The reply should contain every entry below exactly as written, with no images.

-- RECORDS follows --

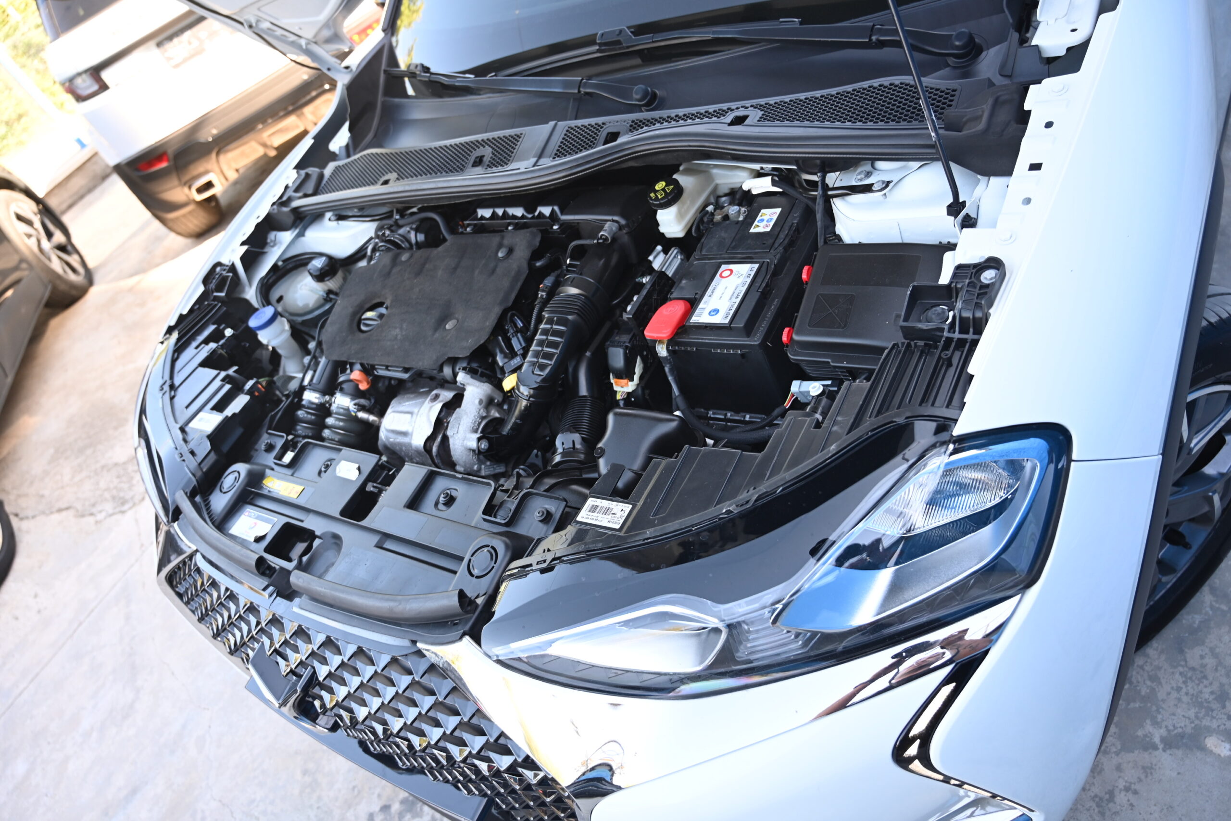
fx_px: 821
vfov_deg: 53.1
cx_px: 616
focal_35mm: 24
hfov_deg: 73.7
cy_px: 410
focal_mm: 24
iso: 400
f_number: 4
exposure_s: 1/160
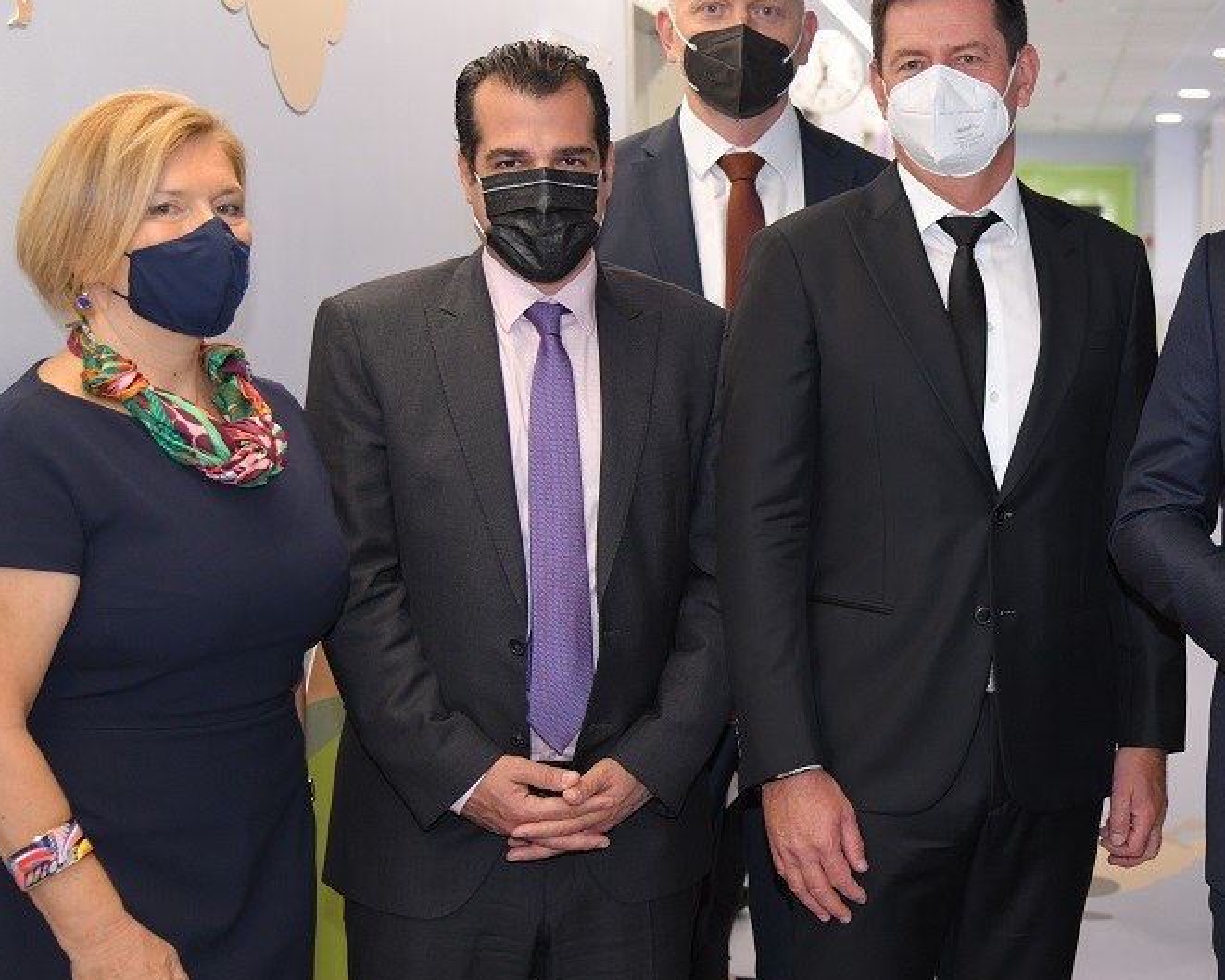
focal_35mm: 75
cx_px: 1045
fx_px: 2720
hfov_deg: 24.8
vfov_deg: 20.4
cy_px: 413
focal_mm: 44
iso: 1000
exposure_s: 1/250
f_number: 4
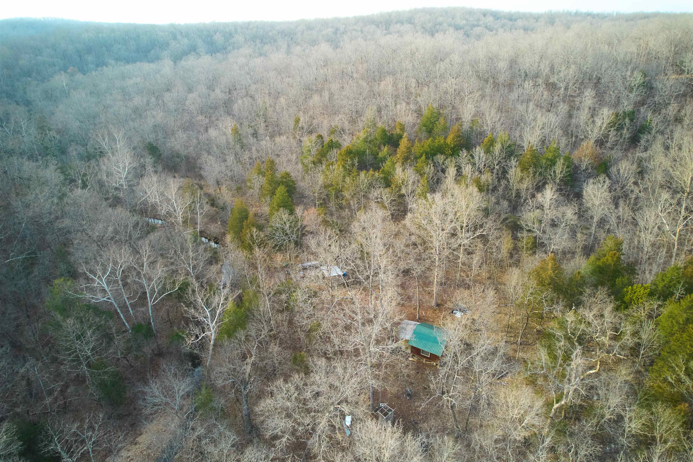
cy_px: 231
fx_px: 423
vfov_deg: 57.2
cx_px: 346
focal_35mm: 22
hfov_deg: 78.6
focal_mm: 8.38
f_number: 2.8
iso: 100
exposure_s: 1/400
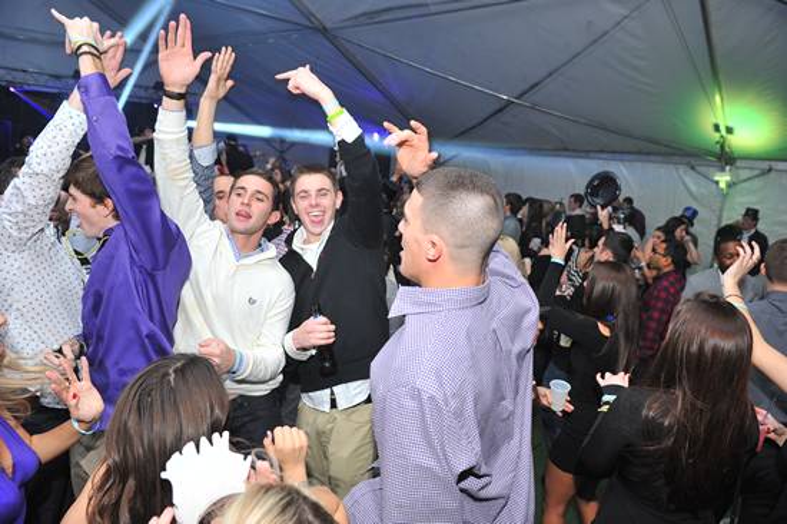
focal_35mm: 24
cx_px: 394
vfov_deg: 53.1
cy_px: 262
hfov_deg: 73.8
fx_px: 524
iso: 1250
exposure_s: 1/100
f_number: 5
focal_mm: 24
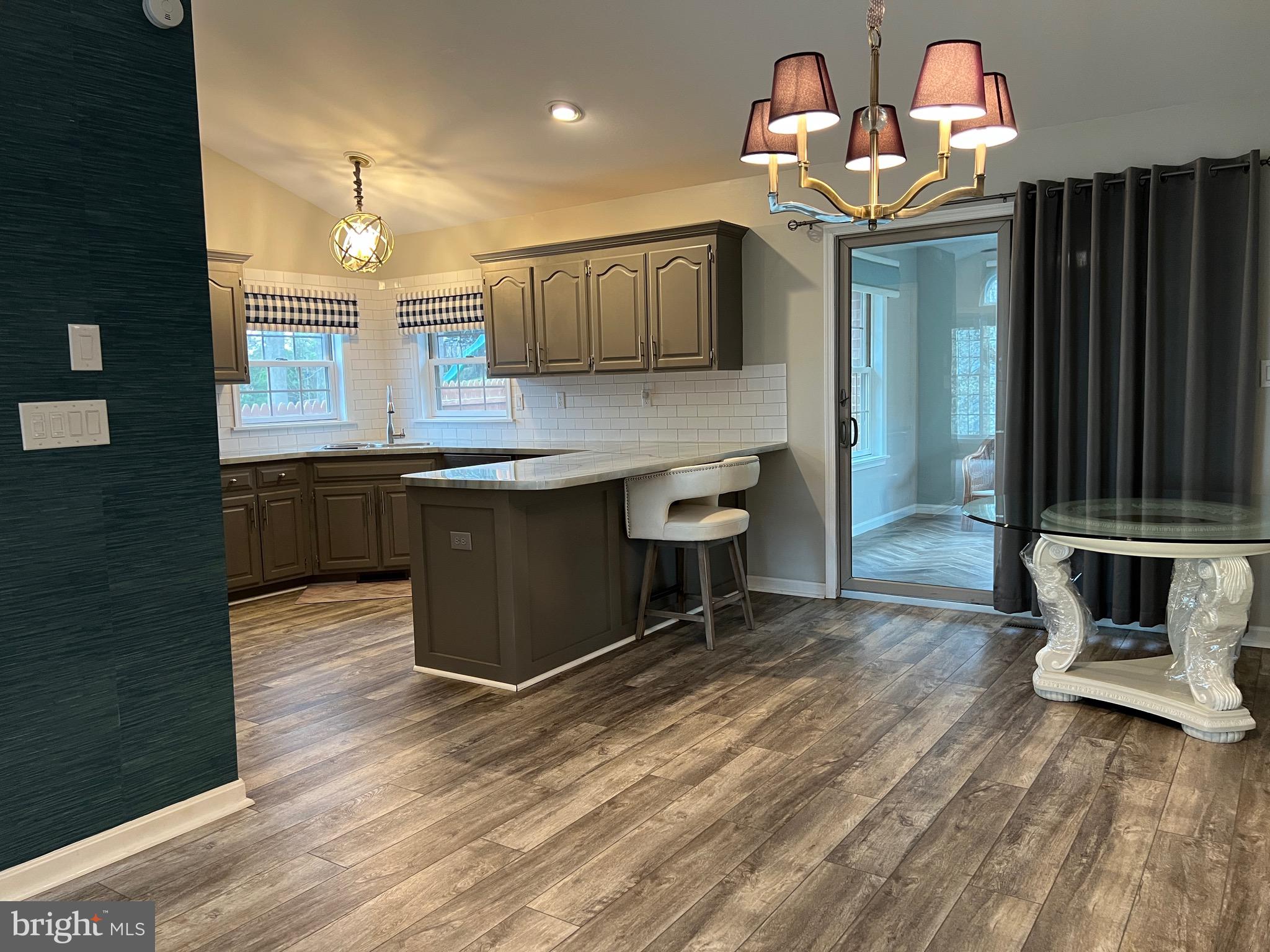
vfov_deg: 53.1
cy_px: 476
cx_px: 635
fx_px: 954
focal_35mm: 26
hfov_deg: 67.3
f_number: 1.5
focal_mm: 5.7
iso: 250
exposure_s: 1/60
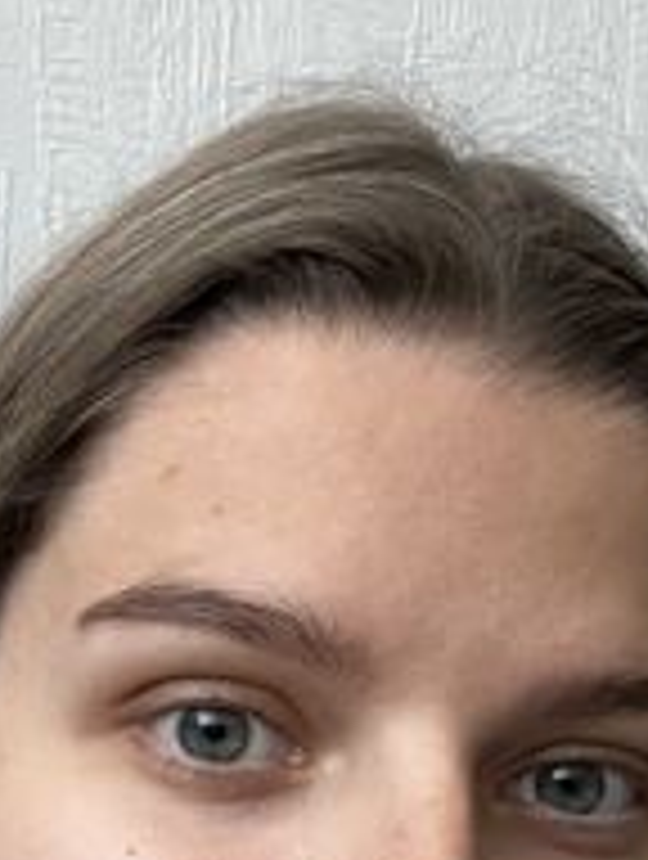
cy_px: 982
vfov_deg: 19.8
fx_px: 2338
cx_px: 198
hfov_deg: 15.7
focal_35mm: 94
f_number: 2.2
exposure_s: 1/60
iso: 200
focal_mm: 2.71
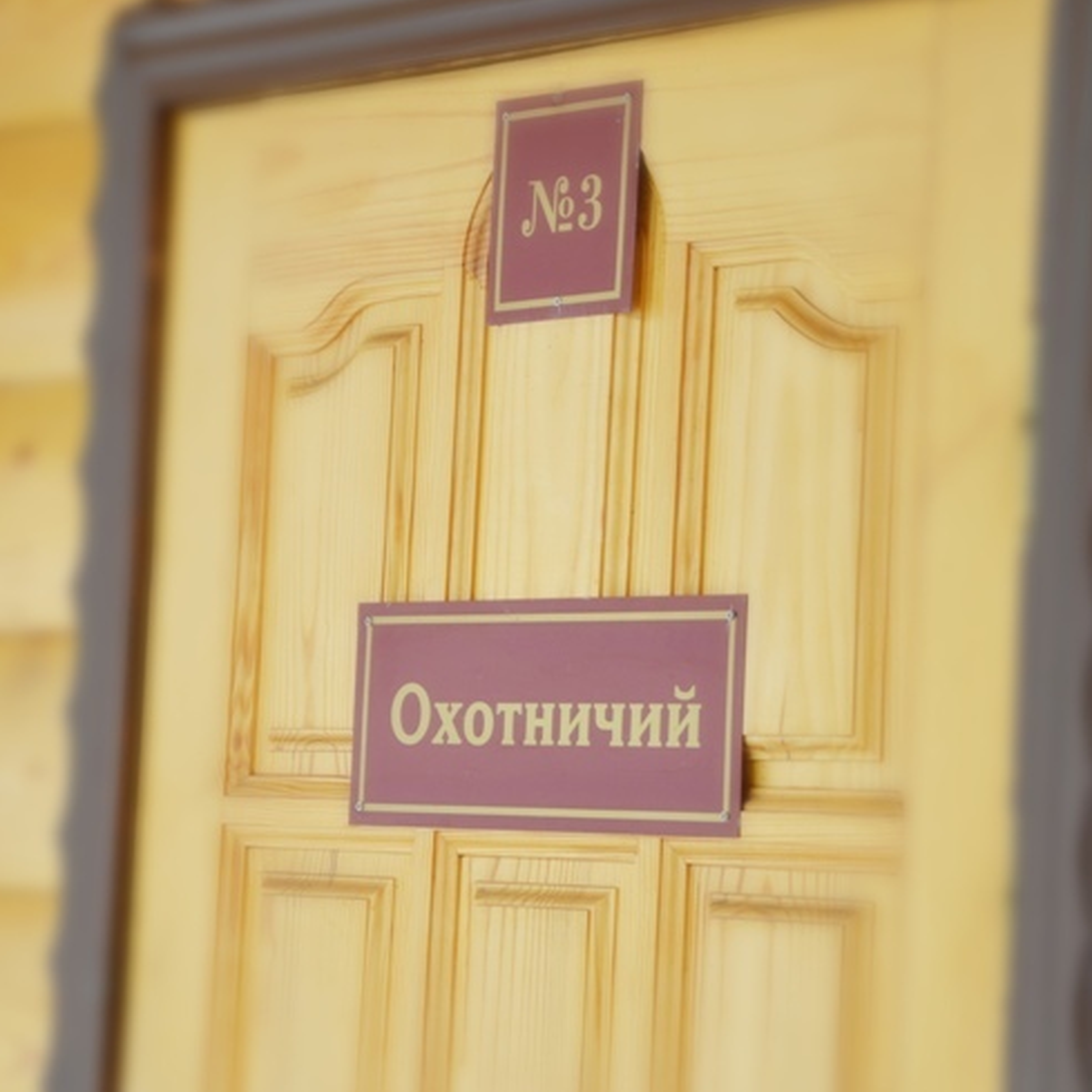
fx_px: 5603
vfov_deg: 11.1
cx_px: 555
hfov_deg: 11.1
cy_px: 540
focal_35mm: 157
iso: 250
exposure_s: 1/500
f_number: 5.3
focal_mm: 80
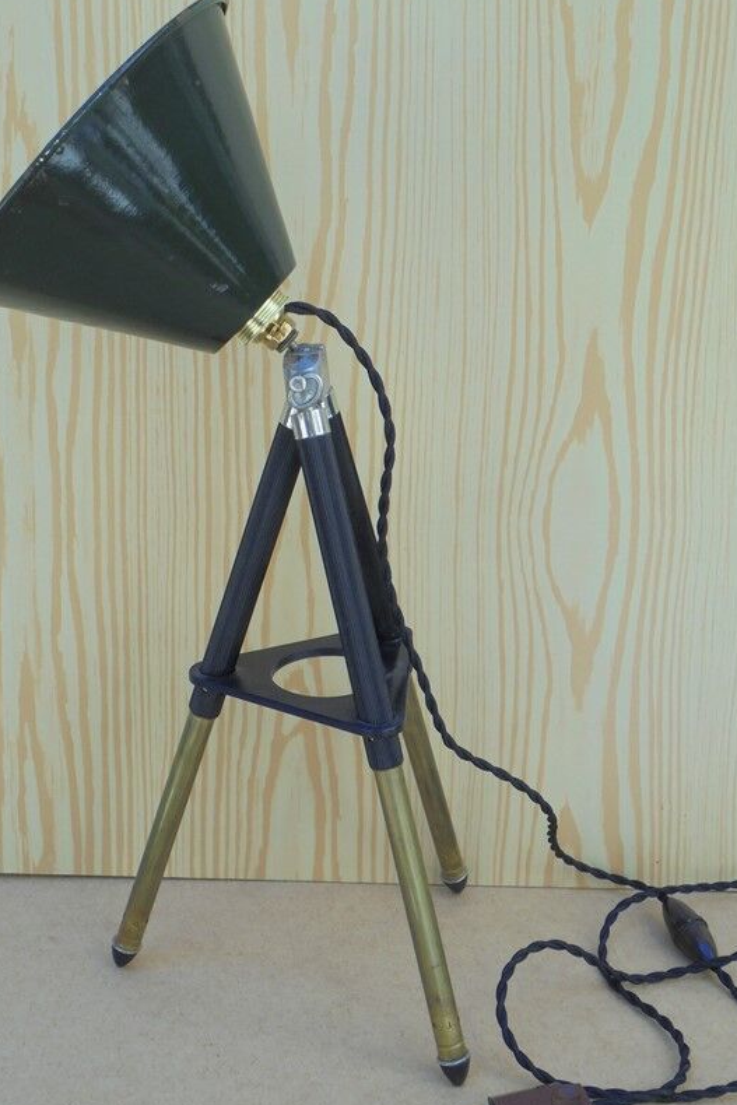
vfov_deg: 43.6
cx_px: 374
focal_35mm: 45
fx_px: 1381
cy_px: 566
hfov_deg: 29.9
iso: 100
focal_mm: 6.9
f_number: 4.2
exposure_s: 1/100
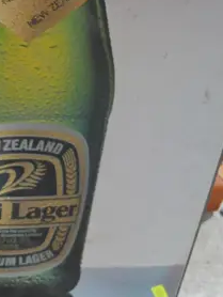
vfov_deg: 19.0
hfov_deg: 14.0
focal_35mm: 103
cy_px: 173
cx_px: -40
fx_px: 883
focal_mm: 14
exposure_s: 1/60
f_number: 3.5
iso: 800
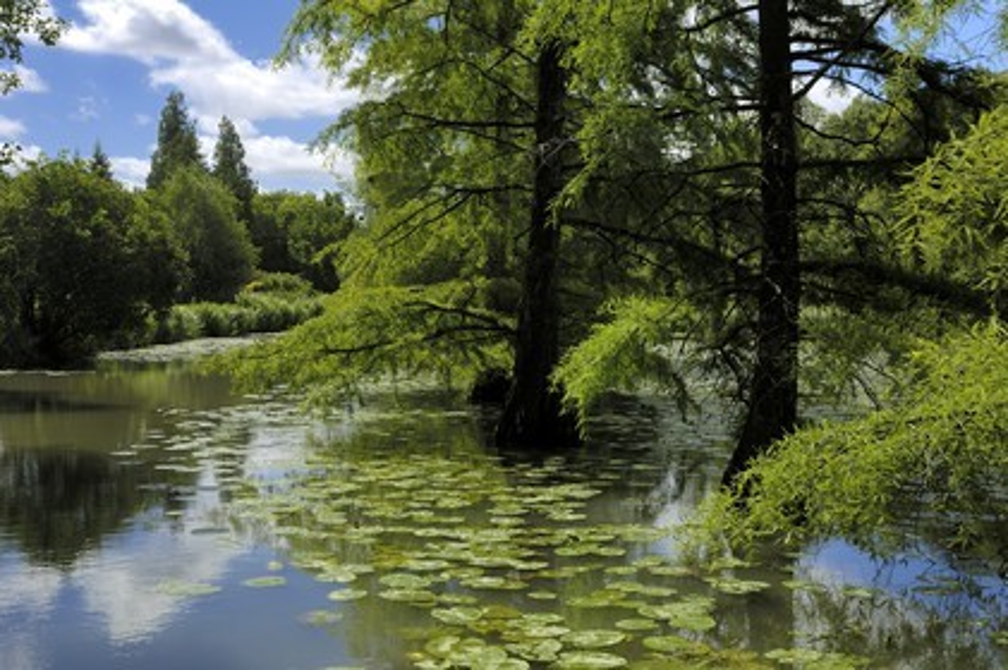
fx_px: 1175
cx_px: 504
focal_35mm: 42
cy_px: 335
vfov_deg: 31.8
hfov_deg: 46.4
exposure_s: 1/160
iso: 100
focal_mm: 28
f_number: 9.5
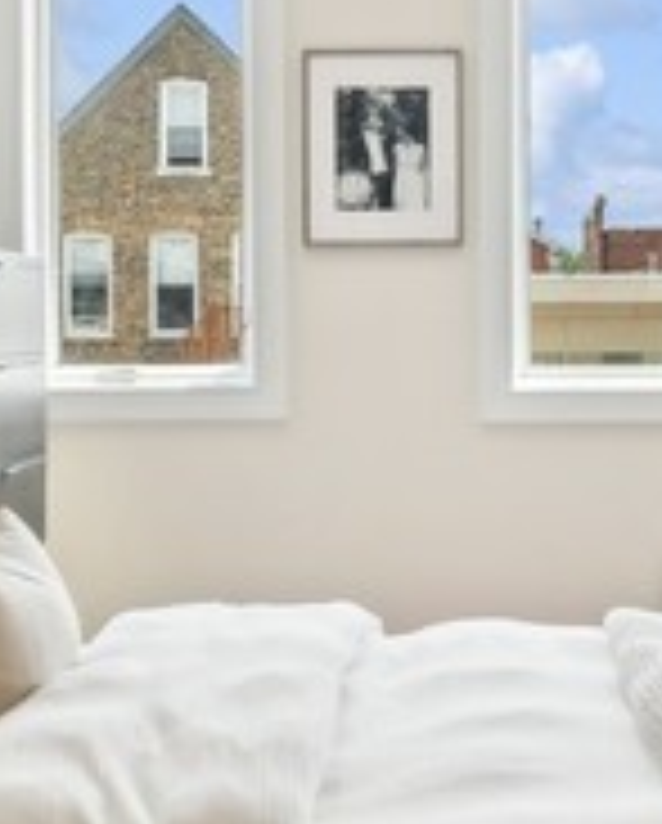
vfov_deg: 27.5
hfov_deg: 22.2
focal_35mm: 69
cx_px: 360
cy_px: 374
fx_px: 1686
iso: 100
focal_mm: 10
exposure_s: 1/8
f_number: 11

-- RECORDS concluded --

PROBLEM SOLUTION:
fx_px: 821
vfov_deg: 53.1
cx_px: 616
focal_35mm: 24
hfov_deg: 73.7
cy_px: 410
focal_mm: 24
iso: 400
f_number: 4
exposure_s: 1/160
focal_35mm: 75
cx_px: 1045
fx_px: 2720
hfov_deg: 24.8
vfov_deg: 20.4
cy_px: 413
focal_mm: 44
iso: 1000
exposure_s: 1/250
f_number: 4
cy_px: 231
fx_px: 423
vfov_deg: 57.2
cx_px: 346
focal_35mm: 22
hfov_deg: 78.6
focal_mm: 8.38
f_number: 2.8
iso: 100
exposure_s: 1/400
focal_35mm: 24
cx_px: 394
vfov_deg: 53.1
cy_px: 262
hfov_deg: 73.8
fx_px: 524
iso: 1250
exposure_s: 1/100
f_number: 5
focal_mm: 24
vfov_deg: 53.1
cy_px: 476
cx_px: 635
fx_px: 954
focal_35mm: 26
hfov_deg: 67.3
f_number: 1.5
focal_mm: 5.7
iso: 250
exposure_s: 1/60
cy_px: 982
vfov_deg: 19.8
fx_px: 2338
cx_px: 198
hfov_deg: 15.7
focal_35mm: 94
f_number: 2.2
exposure_s: 1/60
iso: 200
focal_mm: 2.71
fx_px: 5603
vfov_deg: 11.1
cx_px: 555
hfov_deg: 11.1
cy_px: 540
focal_35mm: 157
iso: 250
exposure_s: 1/500
f_number: 5.3
focal_mm: 80
vfov_deg: 43.6
cx_px: 374
focal_35mm: 45
fx_px: 1381
cy_px: 566
hfov_deg: 29.9
iso: 100
focal_mm: 6.9
f_number: 4.2
exposure_s: 1/100
vfov_deg: 19.0
hfov_deg: 14.0
focal_35mm: 103
cy_px: 173
cx_px: -40
fx_px: 883
focal_mm: 14
exposure_s: 1/60
f_number: 3.5
iso: 800
fx_px: 1175
cx_px: 504
focal_35mm: 42
cy_px: 335
vfov_deg: 31.8
hfov_deg: 46.4
exposure_s: 1/160
iso: 100
focal_mm: 28
f_number: 9.5
vfov_deg: 27.5
hfov_deg: 22.2
focal_35mm: 69
cx_px: 360
cy_px: 374
fx_px: 1686
iso: 100
focal_mm: 10
exposure_s: 1/8
f_number: 11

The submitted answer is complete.